What is expected: From the line that contains "M1481 1109V1131L1472 1127Z" through the line that contains "M1276 2149 1241 2093 1323 1906", output every line of the listing below exactly and leave out all the rest.
----- Supplied records
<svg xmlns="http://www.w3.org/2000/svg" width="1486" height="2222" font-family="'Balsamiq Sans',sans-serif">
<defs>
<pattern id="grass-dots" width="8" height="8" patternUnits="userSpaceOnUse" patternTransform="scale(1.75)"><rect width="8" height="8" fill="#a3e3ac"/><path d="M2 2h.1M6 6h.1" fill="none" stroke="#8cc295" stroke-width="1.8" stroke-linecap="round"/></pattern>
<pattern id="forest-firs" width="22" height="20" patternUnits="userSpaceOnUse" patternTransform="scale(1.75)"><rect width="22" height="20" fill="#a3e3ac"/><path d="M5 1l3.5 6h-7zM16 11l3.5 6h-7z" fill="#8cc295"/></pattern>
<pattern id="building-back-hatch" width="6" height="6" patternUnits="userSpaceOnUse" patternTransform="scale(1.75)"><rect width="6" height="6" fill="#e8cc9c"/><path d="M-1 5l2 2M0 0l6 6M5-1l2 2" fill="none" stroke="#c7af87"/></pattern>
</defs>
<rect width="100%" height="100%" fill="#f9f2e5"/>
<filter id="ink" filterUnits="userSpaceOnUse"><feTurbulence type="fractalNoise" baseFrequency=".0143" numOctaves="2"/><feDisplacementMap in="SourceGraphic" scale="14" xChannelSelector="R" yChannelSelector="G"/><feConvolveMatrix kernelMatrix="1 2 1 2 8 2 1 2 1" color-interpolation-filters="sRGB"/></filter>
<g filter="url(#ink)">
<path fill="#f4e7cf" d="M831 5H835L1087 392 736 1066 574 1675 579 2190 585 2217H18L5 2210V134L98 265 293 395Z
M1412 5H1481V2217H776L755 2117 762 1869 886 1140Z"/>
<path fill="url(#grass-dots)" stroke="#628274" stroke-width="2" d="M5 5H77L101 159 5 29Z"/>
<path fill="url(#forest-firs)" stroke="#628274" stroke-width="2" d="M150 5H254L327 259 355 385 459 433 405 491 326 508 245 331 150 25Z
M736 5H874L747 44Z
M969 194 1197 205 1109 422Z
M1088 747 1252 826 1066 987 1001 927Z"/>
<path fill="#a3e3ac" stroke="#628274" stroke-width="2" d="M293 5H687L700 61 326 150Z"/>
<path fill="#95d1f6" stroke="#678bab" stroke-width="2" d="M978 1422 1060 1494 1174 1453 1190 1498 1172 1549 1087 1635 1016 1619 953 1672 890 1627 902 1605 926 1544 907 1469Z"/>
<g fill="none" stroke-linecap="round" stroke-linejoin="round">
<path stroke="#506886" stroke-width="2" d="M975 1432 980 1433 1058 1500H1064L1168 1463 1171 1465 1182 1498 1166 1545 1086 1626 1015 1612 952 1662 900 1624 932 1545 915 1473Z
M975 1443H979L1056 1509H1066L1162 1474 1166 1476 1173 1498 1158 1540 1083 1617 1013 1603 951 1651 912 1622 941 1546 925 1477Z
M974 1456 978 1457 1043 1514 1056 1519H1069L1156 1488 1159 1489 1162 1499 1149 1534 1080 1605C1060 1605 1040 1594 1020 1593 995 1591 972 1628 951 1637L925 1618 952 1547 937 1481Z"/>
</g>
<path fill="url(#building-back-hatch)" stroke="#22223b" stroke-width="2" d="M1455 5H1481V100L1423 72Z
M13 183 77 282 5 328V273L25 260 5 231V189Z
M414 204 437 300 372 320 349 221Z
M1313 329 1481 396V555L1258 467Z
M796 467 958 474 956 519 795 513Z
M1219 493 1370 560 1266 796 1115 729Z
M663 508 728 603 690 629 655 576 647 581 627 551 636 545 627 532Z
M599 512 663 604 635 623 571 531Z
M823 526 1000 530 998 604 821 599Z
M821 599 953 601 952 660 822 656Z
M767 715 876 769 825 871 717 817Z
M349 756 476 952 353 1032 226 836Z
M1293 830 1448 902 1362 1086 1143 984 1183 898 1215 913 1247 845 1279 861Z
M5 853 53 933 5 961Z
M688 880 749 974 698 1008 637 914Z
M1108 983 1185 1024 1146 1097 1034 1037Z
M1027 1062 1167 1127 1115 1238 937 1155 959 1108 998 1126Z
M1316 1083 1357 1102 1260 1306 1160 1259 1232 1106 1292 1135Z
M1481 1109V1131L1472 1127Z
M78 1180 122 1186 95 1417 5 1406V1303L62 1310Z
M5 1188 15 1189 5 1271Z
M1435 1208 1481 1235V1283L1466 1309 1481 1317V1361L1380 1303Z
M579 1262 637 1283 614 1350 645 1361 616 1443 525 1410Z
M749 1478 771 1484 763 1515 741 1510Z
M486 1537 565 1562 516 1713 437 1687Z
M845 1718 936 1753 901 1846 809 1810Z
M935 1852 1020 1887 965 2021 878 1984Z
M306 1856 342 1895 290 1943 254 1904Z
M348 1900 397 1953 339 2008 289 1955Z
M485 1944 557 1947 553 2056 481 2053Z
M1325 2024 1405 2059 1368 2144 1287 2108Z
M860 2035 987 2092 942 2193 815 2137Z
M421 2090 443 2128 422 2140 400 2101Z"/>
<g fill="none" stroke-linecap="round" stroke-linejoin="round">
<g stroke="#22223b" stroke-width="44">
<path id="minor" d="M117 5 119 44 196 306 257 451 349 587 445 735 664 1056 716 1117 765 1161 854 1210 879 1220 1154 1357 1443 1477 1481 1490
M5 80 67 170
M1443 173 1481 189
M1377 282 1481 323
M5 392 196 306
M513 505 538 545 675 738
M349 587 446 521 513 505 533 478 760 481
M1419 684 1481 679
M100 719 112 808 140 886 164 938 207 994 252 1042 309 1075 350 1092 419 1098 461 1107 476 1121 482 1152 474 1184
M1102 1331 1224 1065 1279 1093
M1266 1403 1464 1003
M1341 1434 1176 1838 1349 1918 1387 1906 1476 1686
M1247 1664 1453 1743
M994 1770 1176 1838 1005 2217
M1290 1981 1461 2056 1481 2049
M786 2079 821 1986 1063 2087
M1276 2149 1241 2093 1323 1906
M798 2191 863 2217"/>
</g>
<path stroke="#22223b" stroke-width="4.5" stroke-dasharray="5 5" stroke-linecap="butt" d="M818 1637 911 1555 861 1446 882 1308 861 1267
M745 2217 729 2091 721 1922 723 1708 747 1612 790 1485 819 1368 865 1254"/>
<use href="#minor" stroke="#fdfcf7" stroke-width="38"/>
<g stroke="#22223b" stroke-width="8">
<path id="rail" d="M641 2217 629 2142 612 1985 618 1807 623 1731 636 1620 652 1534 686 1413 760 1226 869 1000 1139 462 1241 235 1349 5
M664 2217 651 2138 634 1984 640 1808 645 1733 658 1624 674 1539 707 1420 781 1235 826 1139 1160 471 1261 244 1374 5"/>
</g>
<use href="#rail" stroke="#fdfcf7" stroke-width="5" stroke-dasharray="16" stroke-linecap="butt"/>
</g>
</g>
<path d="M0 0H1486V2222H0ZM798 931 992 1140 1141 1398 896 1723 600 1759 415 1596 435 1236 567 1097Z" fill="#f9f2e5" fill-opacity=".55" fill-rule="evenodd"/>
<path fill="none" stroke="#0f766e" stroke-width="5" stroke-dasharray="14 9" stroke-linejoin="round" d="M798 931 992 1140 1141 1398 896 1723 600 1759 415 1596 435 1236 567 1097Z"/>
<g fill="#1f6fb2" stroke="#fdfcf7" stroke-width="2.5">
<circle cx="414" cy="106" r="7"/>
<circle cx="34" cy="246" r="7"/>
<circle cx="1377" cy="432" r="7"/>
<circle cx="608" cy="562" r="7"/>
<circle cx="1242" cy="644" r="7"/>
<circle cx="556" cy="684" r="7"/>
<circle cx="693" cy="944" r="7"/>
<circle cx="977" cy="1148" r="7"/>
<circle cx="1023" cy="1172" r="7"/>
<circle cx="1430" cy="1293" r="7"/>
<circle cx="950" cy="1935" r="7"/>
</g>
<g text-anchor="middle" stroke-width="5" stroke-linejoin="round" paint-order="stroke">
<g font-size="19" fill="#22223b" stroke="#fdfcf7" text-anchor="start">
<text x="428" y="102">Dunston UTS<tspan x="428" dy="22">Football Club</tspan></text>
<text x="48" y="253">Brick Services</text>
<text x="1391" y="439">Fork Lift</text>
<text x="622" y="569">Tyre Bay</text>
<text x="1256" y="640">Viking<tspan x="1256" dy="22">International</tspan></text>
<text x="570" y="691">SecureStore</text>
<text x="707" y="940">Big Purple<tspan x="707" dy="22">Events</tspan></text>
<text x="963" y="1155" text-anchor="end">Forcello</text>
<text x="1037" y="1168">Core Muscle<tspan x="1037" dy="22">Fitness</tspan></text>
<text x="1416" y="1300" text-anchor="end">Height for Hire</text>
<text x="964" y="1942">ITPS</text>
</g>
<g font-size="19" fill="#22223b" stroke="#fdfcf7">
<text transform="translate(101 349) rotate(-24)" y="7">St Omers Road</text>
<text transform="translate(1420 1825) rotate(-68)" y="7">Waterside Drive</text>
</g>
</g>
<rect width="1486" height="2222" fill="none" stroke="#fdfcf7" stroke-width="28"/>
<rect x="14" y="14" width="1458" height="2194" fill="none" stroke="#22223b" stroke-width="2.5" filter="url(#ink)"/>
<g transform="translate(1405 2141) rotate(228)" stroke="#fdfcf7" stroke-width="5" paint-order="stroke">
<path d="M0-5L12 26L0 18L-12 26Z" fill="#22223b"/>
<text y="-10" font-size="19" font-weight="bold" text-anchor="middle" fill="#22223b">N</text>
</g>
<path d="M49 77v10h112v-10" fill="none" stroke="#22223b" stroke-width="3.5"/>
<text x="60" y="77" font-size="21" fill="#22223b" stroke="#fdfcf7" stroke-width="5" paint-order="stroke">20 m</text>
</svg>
----------
Answer section:
M1481 1109V1131L1472 1127Z
M78 1180 122 1186 95 1417 5 1406V1303L62 1310Z
M5 1188 15 1189 5 1271Z
M1435 1208 1481 1235V1283L1466 1309 1481 1317V1361L1380 1303Z
M579 1262 637 1283 614 1350 645 1361 616 1443 525 1410Z
M749 1478 771 1484 763 1515 741 1510Z
M486 1537 565 1562 516 1713 437 1687Z
M845 1718 936 1753 901 1846 809 1810Z
M935 1852 1020 1887 965 2021 878 1984Z
M306 1856 342 1895 290 1943 254 1904Z
M348 1900 397 1953 339 2008 289 1955Z
M485 1944 557 1947 553 2056 481 2053Z
M1325 2024 1405 2059 1368 2144 1287 2108Z
M860 2035 987 2092 942 2193 815 2137Z
M421 2090 443 2128 422 2140 400 2101Z"/>
<g fill="none" stroke-linecap="round" stroke-linejoin="round">
<g stroke="#22223b" stroke-width="44">
<path id="minor" d="M117 5 119 44 196 306 257 451 349 587 445 735 664 1056 716 1117 765 1161 854 1210 879 1220 1154 1357 1443 1477 1481 1490
M5 80 67 170
M1443 173 1481 189
M1377 282 1481 323
M5 392 196 306
M513 505 538 545 675 738
M349 587 446 521 513 505 533 478 760 481
M1419 684 1481 679
M100 719 112 808 140 886 164 938 207 994 252 1042 309 1075 350 1092 419 1098 461 1107 476 1121 482 1152 474 1184
M1102 1331 1224 1065 1279 1093
M1266 1403 1464 1003
M1341 1434 1176 1838 1349 1918 1387 1906 1476 1686
M1247 1664 1453 1743
M994 1770 1176 1838 1005 2217
M1290 1981 1461 2056 1481 2049
M786 2079 821 1986 1063 2087
M1276 2149 1241 2093 1323 1906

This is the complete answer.